BEGIN SUPPLIED INFORMATION

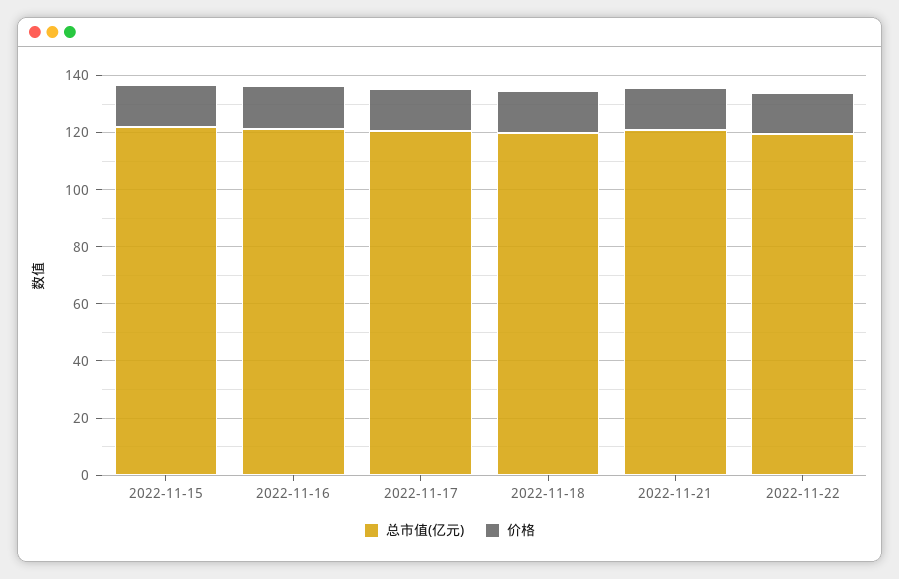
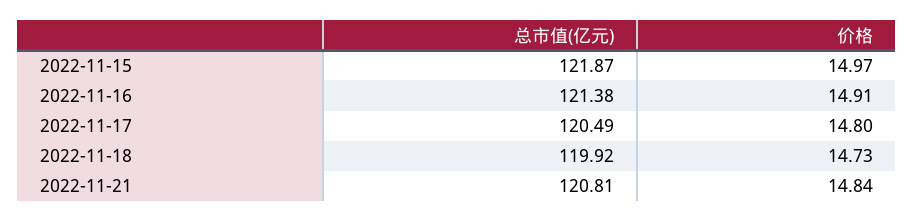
  {
    "总市值(亿元)": {
      "2022-11-15": 121.87,
      "2022-11-16": 121.38,
      "2022-11-17": 120.49,
      "2022-11-18": 119.92,
-     "2022-11-21": 120.81,
+     "2022-11-21": 120.81
-     "2022-11-22": 120
    },
    "价格": {
      "2022-11-15": 14.97,
      "2022-11-16": 14.91,
      "2022-11-17": 14.8,
      "2022-11-18": 14.73,
-     "2022-11-21": 14.84,
+     "2022-11-21": 14.84
-     "2022-11-22": 15
    }
  }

END SUPPLIED INFORMATION

**ABOUT THIS TASK**
Output each entry shown above exactly as it stands, with all pictures removed.

**TASK RESPONSE**
  {
    "总市值(亿元)": {
      "2022-11-15": 121.87,
      "2022-11-16": 121.38,
      "2022-11-17": 120.49,
      "2022-11-18": 119.92,
-     "2022-11-21": 120.81,
+     "2022-11-21": 120.81
-     "2022-11-22": 120
    },
    "价格": {
      "2022-11-15": 14.97,
      "2022-11-16": 14.91,
      "2022-11-17": 14.8,
      "2022-11-18": 14.73,
-     "2022-11-21": 14.84,
+     "2022-11-21": 14.84
-     "2022-11-22": 15
    }
  }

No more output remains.